Where a secured creditor values its security at less than what is due to them and agrees to be bound by the CVA for the shortfall, the specific terms of the CVA could determine whether the secured creditor's security will be affected or whether they would still be entitled to recover the full outstanding debt in the event that the securing asset is sold for more than the value placed on it by the secured creditor. The secured creditor must, however, agree to any proposal that affects its security.

Specified providers of certain essential services such as water, gas, electricity, communication services and IT supplies, are by law prohibited from requiring payment of outstanding charges, for services supplied to the business prior to the date of the approval of the CVA, as a condition for the continued supply thereafter. Also any insolvency related contractual term of an essential services supply agreement that enables the supplier to charge higher prices or terminate the contract will have no effect where a CVA is approved. This means that the essential services supplier will only be able to terminate the contract of supply if:

  • the supervisor of the CVA agrees to the termination;
  • the supervisor doesn't personally guarantee payment of the charges incurred after the date of the CVA;
  • the court grants permission; or
  • the post-CVA supply charges remain unpaid for more than 28 days after payment was due.

Challenge of decision to approve the CVA

Any person entitled to vote and the nominee (including the liquidator or administrator where the company is being wound-up or under administration) may challenge the approval decision on the following grounds:

  • that it unfairly prejudices the interest of a creditor, member or contributory of the company; or
  • that there has been some material irregularity relating to the meeting of the company or the creditors' decision procedure.

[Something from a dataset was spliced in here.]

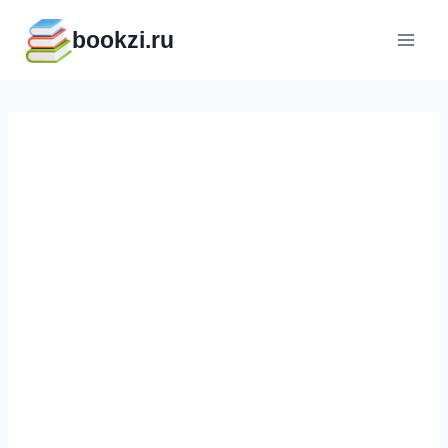
Перейти
bookzi.ru
к
содержимому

The existence of unfair prejudice will be decided on the facts of each case. For example, it would be unfair prejudice if the proposal of the CVA itself treats creditors in a particular class differently to one another; a creditor would be unfairly prejudiced if the effect of the CVA proposal is to deprive them of a right of recovery of the outstanding debt due to them, without a fair compensation for that loss.

A material irregularity would also depend on the facts of each case. For example, it would be a material irregularity if the action or omission complained of as irregular materially impacted the way in which the creditors decided to vote. This includes not disclosing information that might have led creditors to vote in a different way.

A challenge must be made within 28 days of the report on the outcome of the voting being made to court or from the date a creditor who was not notified of the voting became aware of it.